President Hu Jintao arrived here Friday at the start of three days of celebrations marking Hong Kong’s historic first decade after returning to Chinese rule. The Chinese leader is expected to kick off his visit with an informal dinner with Chief Executive Donald Tsang on Friday before a packed weekend of events to mark the 10th anniversary of the handover on July 1.

Sunday’s celebrations will be in stark contrast to those 10 years ago, when Hong Kong’s former colonial governor Chris Patten fought back tears as the British flag was lowered for the last time, in the presence of Prince Charles and Britain’s then Prime Minister Tony Blair. No foreign dignitaries have been invited to attend the carefully choreographed timetable of events.

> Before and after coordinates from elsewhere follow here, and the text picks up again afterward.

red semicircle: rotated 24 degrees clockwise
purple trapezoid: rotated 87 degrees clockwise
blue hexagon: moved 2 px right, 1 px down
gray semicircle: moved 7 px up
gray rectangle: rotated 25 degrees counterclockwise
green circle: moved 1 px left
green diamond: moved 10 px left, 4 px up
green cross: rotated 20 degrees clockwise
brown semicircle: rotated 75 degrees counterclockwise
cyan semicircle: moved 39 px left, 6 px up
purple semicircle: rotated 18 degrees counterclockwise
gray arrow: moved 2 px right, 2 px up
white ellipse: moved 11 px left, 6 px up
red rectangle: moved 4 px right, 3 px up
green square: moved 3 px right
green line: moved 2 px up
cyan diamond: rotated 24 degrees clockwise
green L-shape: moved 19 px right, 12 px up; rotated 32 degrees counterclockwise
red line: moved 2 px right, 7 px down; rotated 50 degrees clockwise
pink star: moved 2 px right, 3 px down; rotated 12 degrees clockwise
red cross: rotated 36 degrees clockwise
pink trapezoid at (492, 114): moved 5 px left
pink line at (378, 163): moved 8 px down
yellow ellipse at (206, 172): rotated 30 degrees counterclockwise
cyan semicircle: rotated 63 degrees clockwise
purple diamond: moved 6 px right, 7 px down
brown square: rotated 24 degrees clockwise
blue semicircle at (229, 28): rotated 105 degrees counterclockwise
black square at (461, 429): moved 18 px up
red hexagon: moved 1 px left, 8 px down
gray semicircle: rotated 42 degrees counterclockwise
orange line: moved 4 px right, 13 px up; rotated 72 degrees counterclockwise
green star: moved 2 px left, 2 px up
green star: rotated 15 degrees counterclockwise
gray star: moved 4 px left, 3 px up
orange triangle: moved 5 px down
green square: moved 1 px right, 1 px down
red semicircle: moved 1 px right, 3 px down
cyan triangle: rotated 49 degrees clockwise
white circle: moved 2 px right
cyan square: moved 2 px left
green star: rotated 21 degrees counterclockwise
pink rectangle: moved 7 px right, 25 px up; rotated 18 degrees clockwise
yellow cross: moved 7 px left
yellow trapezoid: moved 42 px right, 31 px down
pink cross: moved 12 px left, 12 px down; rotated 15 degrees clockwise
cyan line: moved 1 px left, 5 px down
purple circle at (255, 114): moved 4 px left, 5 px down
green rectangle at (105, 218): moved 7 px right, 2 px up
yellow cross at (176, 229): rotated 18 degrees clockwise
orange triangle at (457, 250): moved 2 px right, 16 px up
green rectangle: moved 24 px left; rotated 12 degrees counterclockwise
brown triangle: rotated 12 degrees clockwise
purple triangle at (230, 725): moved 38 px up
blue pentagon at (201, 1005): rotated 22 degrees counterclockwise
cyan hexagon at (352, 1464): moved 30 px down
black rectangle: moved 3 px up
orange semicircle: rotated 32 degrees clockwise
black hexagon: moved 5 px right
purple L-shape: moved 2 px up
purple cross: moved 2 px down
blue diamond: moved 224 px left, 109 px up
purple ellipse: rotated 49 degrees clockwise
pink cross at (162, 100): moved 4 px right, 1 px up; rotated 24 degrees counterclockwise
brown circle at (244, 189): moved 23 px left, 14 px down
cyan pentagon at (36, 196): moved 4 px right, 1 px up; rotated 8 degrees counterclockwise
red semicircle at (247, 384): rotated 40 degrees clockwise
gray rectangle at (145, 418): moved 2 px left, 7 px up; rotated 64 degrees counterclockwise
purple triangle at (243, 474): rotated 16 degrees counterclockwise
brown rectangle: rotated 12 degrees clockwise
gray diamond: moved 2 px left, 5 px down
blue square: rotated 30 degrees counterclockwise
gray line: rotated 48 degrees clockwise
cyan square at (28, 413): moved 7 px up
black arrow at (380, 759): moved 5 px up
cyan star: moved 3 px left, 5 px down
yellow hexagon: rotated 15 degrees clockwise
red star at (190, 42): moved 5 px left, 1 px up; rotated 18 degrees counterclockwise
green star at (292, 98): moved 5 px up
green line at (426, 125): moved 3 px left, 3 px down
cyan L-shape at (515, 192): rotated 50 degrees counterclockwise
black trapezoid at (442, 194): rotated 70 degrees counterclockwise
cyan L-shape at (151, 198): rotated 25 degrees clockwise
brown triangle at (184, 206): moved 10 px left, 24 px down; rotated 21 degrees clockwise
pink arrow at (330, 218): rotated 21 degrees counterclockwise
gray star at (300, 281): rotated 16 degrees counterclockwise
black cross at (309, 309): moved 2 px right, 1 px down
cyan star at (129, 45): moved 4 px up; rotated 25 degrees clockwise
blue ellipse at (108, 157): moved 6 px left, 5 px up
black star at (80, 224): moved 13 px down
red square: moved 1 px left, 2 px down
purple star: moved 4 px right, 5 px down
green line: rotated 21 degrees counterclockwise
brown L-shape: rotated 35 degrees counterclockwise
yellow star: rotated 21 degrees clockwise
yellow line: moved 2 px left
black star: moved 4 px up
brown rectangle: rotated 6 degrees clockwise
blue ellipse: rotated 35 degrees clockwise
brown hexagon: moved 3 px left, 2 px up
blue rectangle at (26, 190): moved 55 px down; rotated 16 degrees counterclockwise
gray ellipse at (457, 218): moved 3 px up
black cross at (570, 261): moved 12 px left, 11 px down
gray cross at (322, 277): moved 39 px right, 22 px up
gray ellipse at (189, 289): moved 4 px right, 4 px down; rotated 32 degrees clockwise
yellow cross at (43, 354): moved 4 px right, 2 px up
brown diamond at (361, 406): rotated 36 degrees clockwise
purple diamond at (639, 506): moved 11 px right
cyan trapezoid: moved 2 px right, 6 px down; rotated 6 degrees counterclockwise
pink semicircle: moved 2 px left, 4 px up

Instead, the events will celebrate Hong Kong’s closer ties with the mainland, including the symbolic opening on Sunday of a new bridge linking Hong Kong with the booming southern Chinese city of Shenzhen, and the ceremonial raising of the Chinese flag on July 1.

Another highlight of the celebrations – 10,000 students from Hong Kong, the mainland, Macau and Taiwan will attempt to nab a Guinness World Record for the largest simultaneous percussion performance.

Many Hong Kong people talked about emigration since the the military crackdown at Tiananmen Square on June 4, 1989. Most people who can afford had migrated to popular destination such as Canada, New Zealand or Australia pre-1997, only to return later and found that Hong Kong was more or less the same after the handover, in terms of living standard, freedom, and many other areas. In fact the economy of China has great impact on the prosperous of the “One Country Two Systems” that majority of them have return to their hometown of Hong Kong in one way of another.

What about those people who had migrated out of Malaysia to elsewhere? If you’re reading this article, have you consider returning to Malaysia? If yes, what made you decided to do so at the first place? If no, why not consider coming back to your hometown?